What happens if later on it DOES turn sexual? And he won't take *no* as an answer? Not good all around.
If he's able to go to school, then he can obviously learn and can control himself to some extent. That needs to extend to *hugging* and learning that when someone says no, he needs to stop.
I think there's been a serious lack of discipline if ANY child will go as far as refusing to stop even while being told *no* and being physically pushed away.

Although I will say that if he's being disciplined by the school or whomever, the mom should be able to see the video of what happened.

[deleted account]

Well, first and foremost, if it was only an innocent hug as the mom said, I would say to the aide, don't take a job working with children if you aren't able to work with disabled children. I don't agree with segregating them (aside from classes to assist with their disability) and I think that anyone choosing a career, even as simple as driving a bus (filled with children), or aiding a bus driver should anticipate that this or something like this can happen.

That being said, it seems like there is more to this. If, as the mom said he 'hugs' her like this:

"He proceeded to lay on her and (mimic a sex act, while clothed)"

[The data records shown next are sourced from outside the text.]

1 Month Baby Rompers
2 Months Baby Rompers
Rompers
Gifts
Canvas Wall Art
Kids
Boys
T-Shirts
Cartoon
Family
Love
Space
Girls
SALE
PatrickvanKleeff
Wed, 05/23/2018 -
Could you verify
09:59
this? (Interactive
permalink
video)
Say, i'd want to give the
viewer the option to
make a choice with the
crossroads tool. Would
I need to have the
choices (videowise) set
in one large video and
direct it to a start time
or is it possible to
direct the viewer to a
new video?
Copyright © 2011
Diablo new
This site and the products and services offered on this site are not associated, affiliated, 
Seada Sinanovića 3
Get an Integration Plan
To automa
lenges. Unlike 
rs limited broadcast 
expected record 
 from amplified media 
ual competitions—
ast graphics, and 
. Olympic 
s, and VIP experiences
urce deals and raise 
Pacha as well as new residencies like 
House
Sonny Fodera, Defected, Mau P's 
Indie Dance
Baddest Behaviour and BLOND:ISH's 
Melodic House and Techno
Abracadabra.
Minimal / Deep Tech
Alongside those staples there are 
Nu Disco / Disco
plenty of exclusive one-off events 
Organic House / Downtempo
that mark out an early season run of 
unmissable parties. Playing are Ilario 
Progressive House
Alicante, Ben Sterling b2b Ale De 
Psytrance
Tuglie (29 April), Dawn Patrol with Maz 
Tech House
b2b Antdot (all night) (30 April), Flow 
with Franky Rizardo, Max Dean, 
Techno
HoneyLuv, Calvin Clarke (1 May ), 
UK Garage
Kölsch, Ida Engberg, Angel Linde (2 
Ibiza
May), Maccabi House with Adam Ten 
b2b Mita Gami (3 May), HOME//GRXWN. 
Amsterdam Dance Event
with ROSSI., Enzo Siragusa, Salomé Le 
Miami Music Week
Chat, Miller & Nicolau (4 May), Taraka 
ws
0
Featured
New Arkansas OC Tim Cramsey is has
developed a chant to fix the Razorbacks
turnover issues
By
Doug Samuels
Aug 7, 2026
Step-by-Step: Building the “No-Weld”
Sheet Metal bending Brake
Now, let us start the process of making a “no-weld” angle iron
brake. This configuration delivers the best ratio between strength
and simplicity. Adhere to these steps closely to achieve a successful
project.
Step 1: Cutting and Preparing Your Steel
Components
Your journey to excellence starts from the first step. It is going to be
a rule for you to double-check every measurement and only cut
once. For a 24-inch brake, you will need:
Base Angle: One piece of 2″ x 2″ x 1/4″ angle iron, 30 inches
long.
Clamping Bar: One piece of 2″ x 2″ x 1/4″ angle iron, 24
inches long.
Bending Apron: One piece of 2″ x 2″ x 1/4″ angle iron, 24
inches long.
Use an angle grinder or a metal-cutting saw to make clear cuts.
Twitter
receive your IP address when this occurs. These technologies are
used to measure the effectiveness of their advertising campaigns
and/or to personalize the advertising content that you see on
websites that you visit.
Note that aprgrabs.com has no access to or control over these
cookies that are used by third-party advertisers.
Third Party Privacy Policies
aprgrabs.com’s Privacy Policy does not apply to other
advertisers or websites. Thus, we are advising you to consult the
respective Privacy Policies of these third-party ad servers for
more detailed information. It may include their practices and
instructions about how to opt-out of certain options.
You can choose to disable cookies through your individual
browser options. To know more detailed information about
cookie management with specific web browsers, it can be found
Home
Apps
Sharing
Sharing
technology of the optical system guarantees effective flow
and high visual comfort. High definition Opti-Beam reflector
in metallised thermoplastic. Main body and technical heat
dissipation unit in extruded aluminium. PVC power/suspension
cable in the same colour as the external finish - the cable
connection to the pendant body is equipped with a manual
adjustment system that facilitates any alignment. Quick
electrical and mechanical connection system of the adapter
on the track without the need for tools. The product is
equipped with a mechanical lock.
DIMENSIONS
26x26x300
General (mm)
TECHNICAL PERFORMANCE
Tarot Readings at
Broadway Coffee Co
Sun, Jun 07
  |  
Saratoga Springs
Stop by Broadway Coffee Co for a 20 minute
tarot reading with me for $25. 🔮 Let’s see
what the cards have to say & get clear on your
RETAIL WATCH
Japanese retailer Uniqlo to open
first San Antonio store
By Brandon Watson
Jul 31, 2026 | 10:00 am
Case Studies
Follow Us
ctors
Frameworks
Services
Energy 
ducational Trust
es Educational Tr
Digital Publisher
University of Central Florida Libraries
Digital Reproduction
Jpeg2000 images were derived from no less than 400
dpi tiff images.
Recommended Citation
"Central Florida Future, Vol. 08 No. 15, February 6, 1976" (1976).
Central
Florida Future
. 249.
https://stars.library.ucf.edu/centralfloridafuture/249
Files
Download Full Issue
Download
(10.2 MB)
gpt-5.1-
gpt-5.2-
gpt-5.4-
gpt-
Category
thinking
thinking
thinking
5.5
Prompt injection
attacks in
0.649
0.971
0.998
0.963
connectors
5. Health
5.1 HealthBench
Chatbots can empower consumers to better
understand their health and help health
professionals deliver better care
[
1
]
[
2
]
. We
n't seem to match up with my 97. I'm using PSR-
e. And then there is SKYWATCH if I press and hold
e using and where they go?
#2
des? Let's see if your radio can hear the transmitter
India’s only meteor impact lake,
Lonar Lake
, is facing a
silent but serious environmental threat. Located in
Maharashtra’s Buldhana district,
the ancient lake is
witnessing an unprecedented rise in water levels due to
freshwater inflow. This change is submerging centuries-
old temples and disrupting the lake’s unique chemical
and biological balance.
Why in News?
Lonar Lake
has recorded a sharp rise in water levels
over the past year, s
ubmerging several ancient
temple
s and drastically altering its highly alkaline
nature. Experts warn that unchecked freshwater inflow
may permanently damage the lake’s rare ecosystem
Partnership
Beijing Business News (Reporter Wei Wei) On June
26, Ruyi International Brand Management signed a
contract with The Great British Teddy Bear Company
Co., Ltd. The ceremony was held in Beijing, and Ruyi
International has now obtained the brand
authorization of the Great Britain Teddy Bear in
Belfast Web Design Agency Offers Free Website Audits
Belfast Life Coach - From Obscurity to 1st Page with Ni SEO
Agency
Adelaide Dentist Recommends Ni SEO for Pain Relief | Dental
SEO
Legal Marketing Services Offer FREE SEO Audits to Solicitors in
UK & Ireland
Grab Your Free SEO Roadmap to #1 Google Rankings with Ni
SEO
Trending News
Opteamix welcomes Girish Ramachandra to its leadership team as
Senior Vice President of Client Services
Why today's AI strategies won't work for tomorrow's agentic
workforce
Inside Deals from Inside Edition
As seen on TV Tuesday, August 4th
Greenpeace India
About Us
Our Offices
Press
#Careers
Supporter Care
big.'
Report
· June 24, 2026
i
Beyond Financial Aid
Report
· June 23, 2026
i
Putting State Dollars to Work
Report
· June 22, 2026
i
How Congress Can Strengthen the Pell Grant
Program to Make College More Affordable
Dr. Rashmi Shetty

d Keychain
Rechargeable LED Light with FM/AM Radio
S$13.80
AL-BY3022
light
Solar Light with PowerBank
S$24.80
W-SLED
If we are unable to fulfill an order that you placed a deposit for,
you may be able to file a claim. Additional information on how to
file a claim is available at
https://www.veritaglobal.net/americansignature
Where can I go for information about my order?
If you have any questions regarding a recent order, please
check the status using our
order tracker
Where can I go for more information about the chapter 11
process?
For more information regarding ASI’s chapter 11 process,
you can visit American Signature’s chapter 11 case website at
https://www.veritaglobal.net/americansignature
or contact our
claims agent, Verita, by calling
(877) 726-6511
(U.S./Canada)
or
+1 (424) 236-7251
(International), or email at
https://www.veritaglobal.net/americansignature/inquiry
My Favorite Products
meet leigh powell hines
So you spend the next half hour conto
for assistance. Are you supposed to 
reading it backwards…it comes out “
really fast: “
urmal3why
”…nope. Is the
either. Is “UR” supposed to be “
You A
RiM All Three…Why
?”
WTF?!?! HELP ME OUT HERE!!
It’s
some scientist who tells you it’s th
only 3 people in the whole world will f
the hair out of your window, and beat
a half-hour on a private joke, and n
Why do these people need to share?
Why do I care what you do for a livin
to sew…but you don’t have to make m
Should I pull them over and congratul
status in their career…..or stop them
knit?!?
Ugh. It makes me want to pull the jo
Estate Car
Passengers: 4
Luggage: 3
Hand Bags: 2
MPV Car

There is something terribly wrong and the mom is failing to teach him what is appropriate behavior when 'excited' and what is not. Maybe it's as simple as the mom is failing to realize that DD children DO experience hormonal impulses that can lead to sexually inappropriate behavior, because she still thinks of him as her 'little boy'?

Regardless, it would be a shame for him to be charged and labeled a sex offender at 14, when he really just needs more attention paid that that issue by his family and therapists.